- GOAL
Write out every line of the records below without changing any of them.
---------- RECORDS TO PROCESS ----------
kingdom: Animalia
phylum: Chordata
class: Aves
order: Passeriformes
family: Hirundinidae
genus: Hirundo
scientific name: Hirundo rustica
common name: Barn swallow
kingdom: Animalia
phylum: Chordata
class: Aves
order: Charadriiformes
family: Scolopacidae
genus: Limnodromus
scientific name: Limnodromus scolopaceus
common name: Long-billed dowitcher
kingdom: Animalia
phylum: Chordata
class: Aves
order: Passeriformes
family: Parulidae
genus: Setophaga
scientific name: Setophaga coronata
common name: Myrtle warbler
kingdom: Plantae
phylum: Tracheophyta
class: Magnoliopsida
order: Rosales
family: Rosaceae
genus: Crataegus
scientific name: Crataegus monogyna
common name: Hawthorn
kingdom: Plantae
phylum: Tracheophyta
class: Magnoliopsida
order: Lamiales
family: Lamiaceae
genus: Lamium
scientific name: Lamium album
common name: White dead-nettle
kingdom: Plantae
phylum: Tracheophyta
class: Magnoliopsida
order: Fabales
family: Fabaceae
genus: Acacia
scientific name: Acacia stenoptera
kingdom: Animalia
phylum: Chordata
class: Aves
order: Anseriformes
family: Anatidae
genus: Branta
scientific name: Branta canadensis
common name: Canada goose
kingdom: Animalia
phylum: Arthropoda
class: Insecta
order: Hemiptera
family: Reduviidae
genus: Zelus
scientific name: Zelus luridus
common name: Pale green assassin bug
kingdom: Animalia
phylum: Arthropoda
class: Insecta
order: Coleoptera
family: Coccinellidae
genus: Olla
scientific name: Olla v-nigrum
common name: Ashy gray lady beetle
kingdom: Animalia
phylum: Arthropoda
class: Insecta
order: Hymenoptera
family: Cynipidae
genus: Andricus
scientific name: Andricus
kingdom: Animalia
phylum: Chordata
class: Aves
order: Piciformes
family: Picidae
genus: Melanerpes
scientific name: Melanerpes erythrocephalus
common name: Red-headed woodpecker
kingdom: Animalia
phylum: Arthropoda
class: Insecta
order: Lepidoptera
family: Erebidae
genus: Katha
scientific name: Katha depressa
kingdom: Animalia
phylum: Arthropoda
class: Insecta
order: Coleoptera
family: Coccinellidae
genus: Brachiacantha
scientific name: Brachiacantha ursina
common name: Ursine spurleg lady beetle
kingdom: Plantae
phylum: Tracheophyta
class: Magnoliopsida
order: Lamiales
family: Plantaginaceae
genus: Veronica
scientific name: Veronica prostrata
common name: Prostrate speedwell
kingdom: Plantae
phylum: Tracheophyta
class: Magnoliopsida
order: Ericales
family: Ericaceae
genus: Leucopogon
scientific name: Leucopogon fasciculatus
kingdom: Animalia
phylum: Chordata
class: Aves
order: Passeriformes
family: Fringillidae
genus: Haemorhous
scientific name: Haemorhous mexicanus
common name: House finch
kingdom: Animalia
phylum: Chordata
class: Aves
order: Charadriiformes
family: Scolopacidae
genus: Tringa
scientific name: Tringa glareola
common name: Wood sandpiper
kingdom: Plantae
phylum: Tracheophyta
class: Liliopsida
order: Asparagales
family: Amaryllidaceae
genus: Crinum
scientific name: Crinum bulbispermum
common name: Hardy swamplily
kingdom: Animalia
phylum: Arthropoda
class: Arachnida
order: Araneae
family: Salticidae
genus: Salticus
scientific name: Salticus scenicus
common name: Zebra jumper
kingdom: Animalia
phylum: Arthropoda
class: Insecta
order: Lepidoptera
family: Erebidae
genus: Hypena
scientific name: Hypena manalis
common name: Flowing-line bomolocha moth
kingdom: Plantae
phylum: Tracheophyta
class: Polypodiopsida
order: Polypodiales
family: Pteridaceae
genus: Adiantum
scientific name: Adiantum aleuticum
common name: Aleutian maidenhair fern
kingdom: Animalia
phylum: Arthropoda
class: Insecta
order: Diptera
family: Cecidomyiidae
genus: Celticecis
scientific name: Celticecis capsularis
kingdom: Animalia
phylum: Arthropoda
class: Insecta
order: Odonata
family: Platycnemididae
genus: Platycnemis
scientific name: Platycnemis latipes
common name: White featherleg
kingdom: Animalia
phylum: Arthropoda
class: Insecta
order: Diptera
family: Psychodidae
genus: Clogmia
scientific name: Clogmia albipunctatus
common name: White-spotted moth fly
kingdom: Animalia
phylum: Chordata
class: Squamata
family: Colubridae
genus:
----------
- TASK SOLUTION
kingdom: Animalia
phylum: Chordata
class: Aves
order: Passeriformes
family: Hirundinidae
genus: Hirundo
scientific name: Hirundo rustica
common name: Barn swallow
kingdom: Animalia
phylum: Chordata
class: Aves
order: Charadriiformes
family: Scolopacidae
genus: Limnodromus
scientific name: Limnodromus scolopaceus
common name: Long-billed dowitcher
kingdom: Animalia
phylum: Chordata
class: Aves
order: Passeriformes
family: Parulidae
genus: Setophaga
scientific name: Setophaga coronata
common name: Myrtle warbler
kingdom: Plantae
phylum: Tracheophyta
class: Magnoliopsida
order: Rosales
family: Rosaceae
genus: Crataegus
scientific name: Crataegus monogyna
common name: Hawthorn
kingdom: Plantae
phylum: Tracheophyta
class: Magnoliopsida
order: Lamiales
family: Lamiaceae
genus: Lamium
scientific name: Lamium album
common name: White dead-nettle
kingdom: Plantae
phylum: Tracheophyta
class: Magnoliopsida
order: Fabales
family: Fabaceae
genus: Acacia
scientific name: Acacia stenoptera
kingdom: Animalia
phylum: Chordata
class: Aves
order: Anseriformes
family: Anatidae
genus: Branta
scientific name: Branta canadensis
common name: Canada goose
kingdom: Animalia
phylum: Arthropoda
class: Insecta
order: Hemiptera
family: Reduviidae
genus: Zelus
scientific name: Zelus luridus
common name: Pale green assassin bug
kingdom: Animalia
phylum: Arthropoda
class: Insecta
order: Coleoptera
family: Coccinellidae
genus: Olla
scientific name: Olla v-nigrum
common name: Ashy gray lady beetle
kingdom: Animalia
phylum: Arthropoda
class: Insecta
order: Hymenoptera
family: Cynipidae
genus: Andricus
scientific name: Andricus
kingdom: Animalia
phylum: Chordata
class: Aves
order: Piciformes
family: Picidae
genus: Melanerpes
scientific name: Melanerpes erythrocephalus
common name: Red-headed woodpecker
kingdom: Animalia
phylum: Arthropoda
class: Insecta
order: Lepidoptera
family: Erebidae
genus: Katha
scientific name: Katha depressa
kingdom: Animalia
phylum: Arthropoda
class: Insecta
order: Coleoptera
family: Coccinellidae
genus: Brachiacantha
scientific name: Brachiacantha ursina
common name: Ursine spurleg lady beetle
kingdom: Plantae
phylum: Tracheophyta
class: Magnoliopsida
order: Lamiales
family: Plantaginaceae
genus: Veronica
scientific name: Veronica prostrata
common name: Prostrate speedwell
kingdom: Plantae
phylum: Tracheophyta
class: Magnoliopsida
order: Ericales
family: Ericaceae
genus: Leucopogon
scientific name: Leucopogon fasciculatus
kingdom: Animalia
phylum: Chordata
class: Aves
order: Passeriformes
family: Fringillidae
genus: Haemorhous
scientific name: Haemorhous mexicanus
common name: House finch
kingdom: Animalia
phylum: Chordata
class: Aves
order: Charadriiformes
family: Scolopacidae
genus: Tringa
scientific name: Tringa glareola
common name: Wood sandpiper
kingdom: Plantae
phylum: Tracheophyta
class: Liliopsida
order: Asparagales
family: Amaryllidaceae
genus: Crinum
scientific name: Crinum bulbispermum
common name: Hardy swamplily
kingdom: Animalia
phylum: Arthropoda
class: Arachnida
order: Araneae
family: Salticidae
genus: Salticus
scientific name: Salticus scenicus
common name: Zebra jumper
kingdom: Animalia
phylum: Arthropoda
class: Insecta
order: Lepidoptera
family: Erebidae
genus: Hypena
scientific name: Hypena manalis
common name: Flowing-line bomolocha moth
kingdom: Plantae
phylum: Tracheophyta
class: Polypodiopsida
order: Polypodiales
family: Pteridaceae
genus: Adiantum
scientific name: Adiantum aleuticum
common name: Aleutian maidenhair fern
kingdom: Animalia
phylum: Arthropoda
class: Insecta
order: Diptera
family: Cecidomyiidae
genus: Celticecis
scientific name: Celticecis capsularis
kingdom: Animalia
phylum: Arthropoda
class: Insecta
order: Odonata
family: Platycnemididae
genus: Platycnemis
scientific name: Platycnemis latipes
common name: White featherleg
kingdom: Animalia
phylum: Arthropoda
class: Insecta
order: Diptera
family: Psychodidae
genus: Clogmia
scientific name: Clogmia albipunctatus
common name: White-spotted moth fly
kingdom: Animalia
phylum: Chordata
class: Squamata
family: Colubridae
genus:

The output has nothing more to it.